Exercise:
Everything from the line containing "### Writing Scenarios" through the line containing "For examples, visit" should be repeated exactly, and nothing else from the data.

═════ Material for the task ═════

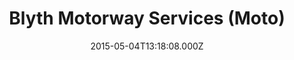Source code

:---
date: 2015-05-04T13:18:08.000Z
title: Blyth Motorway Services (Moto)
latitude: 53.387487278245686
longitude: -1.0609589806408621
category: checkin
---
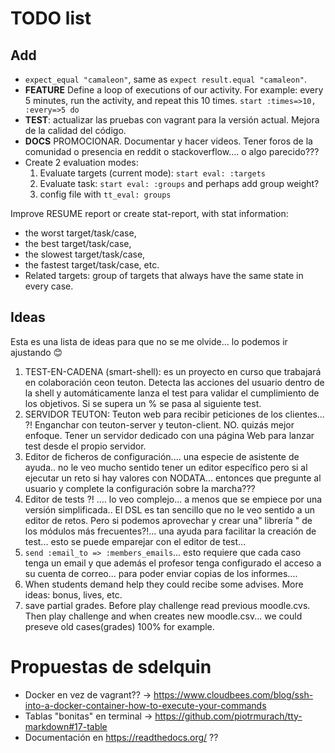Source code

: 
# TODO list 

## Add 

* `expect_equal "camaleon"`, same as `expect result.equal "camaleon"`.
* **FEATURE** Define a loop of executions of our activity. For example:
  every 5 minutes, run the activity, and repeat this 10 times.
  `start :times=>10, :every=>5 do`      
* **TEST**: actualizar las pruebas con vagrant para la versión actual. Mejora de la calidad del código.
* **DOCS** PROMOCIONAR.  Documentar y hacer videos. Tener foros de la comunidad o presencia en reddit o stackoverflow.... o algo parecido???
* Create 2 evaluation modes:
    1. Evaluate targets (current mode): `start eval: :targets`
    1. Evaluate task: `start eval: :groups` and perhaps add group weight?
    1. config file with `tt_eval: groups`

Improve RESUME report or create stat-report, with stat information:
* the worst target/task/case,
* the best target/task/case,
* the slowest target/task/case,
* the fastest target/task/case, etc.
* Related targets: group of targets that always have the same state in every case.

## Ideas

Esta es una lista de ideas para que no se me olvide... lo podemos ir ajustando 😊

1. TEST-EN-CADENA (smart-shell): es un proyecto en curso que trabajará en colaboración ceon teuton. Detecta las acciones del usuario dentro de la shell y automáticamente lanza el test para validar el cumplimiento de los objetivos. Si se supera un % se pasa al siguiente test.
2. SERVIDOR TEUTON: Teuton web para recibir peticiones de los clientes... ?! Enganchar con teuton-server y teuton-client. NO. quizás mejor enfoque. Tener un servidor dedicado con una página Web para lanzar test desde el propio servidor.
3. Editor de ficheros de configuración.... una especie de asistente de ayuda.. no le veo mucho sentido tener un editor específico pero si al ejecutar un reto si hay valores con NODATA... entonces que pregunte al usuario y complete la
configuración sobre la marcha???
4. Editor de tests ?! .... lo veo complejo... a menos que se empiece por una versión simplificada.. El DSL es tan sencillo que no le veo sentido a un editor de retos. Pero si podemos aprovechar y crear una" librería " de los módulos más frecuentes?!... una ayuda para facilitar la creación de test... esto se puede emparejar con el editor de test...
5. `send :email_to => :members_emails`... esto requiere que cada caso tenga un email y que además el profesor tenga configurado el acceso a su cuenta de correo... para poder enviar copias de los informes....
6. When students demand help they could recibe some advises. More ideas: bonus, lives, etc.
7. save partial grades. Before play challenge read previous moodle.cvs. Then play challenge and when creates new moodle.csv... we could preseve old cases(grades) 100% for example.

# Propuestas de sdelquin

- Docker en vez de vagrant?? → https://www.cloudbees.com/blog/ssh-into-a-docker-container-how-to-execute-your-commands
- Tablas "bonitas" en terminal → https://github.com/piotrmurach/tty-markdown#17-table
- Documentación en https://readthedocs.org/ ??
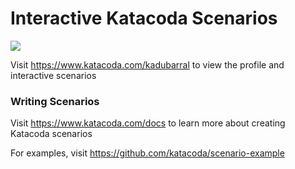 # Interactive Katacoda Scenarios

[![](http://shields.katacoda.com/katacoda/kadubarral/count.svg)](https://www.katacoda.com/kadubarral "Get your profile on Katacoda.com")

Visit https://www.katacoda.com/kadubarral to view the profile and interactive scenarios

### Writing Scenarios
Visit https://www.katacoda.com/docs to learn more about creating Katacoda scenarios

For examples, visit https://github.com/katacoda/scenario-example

═════
═════ Material for the task ═════

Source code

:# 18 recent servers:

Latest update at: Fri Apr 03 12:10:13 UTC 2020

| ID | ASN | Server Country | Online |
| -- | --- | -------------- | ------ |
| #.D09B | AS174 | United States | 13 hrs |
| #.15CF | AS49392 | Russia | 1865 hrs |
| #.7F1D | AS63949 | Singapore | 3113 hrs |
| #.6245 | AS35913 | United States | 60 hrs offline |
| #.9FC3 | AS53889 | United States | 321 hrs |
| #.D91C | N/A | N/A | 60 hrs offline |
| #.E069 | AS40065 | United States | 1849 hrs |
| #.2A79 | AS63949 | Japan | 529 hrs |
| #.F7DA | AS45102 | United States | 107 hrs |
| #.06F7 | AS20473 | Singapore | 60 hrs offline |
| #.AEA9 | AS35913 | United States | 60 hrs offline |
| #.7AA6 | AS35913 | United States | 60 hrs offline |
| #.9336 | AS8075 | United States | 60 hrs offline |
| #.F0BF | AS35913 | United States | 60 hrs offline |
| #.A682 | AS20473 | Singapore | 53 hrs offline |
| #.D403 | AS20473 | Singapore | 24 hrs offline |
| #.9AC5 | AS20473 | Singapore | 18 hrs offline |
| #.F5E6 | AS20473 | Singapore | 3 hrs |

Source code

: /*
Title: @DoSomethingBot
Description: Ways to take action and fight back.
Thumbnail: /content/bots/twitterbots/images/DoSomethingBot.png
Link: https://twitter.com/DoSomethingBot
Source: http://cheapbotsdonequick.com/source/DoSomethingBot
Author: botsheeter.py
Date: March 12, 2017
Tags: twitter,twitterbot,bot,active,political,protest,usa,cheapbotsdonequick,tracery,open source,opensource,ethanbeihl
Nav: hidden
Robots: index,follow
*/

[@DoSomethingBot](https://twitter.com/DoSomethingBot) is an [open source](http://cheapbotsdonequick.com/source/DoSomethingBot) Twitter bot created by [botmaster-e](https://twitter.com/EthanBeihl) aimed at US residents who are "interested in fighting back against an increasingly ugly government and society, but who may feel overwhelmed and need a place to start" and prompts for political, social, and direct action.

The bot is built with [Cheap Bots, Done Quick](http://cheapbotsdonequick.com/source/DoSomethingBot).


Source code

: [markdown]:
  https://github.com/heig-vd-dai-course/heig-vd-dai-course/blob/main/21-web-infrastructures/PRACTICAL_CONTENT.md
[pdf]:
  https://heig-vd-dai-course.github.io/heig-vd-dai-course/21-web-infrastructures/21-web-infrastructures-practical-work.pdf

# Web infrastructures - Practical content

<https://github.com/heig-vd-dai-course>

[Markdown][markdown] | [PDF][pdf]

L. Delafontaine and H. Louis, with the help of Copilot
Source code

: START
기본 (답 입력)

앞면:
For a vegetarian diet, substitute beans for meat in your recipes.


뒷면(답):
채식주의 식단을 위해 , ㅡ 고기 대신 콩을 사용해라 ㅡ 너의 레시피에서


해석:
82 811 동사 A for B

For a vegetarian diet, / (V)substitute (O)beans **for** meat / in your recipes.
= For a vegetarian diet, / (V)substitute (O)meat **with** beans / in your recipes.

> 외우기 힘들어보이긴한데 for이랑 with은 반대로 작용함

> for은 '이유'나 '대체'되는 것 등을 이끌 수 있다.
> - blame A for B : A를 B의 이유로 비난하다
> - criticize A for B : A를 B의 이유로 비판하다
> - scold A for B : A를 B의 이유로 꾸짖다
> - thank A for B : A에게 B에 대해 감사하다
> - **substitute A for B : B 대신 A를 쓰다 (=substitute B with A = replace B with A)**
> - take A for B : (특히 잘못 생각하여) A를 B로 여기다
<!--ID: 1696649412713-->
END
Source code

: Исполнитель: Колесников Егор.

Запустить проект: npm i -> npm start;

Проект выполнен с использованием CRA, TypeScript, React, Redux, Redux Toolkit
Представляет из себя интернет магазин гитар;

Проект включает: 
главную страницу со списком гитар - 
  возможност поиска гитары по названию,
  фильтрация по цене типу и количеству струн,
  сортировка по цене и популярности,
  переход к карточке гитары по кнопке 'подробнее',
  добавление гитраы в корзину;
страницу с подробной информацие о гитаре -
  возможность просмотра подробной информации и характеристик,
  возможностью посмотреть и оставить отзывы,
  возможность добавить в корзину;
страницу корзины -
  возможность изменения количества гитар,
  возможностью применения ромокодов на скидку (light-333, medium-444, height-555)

═════
═════ Material for the task ═════

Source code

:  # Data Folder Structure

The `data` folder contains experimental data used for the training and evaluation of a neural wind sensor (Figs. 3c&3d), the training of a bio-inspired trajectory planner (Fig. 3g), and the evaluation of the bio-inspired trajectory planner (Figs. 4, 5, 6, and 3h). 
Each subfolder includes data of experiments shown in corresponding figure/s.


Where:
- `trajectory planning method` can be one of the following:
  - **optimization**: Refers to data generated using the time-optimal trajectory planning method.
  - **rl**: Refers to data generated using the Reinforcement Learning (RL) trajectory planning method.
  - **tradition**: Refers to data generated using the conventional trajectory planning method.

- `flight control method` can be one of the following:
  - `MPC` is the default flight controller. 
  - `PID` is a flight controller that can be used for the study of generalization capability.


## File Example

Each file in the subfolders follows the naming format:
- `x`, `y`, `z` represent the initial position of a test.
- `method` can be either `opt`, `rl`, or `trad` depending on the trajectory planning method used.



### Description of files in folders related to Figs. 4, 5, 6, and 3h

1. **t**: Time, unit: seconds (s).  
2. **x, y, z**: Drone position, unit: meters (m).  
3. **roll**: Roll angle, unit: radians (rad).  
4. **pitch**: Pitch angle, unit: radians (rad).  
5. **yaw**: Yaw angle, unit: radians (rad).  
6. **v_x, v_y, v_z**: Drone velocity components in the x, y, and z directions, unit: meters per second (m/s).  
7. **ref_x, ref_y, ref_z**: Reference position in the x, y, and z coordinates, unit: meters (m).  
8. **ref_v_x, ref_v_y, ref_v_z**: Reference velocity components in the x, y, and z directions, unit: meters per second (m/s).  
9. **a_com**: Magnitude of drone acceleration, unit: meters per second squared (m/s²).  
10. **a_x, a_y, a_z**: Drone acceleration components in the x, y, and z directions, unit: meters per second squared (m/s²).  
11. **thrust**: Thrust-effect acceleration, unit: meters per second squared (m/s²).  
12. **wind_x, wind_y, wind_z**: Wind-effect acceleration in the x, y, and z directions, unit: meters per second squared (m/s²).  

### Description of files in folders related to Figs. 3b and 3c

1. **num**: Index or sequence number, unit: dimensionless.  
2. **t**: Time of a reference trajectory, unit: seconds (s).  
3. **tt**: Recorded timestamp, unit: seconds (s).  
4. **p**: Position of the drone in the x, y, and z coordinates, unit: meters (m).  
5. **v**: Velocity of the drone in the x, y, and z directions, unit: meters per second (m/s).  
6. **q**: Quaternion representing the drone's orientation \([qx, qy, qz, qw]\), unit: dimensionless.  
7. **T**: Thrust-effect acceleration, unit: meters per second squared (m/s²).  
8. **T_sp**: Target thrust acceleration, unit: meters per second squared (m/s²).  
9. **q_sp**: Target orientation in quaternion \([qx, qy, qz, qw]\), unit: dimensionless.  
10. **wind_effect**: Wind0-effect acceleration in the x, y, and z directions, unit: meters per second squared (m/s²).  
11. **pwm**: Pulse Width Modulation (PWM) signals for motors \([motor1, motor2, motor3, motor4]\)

═════

Output below:
### Writing Scenarios
Visit https://www.katacoda.com/docs to learn more about creating Katacoda scenarios

For examples, visit https://github.com/katacoda/scenario-example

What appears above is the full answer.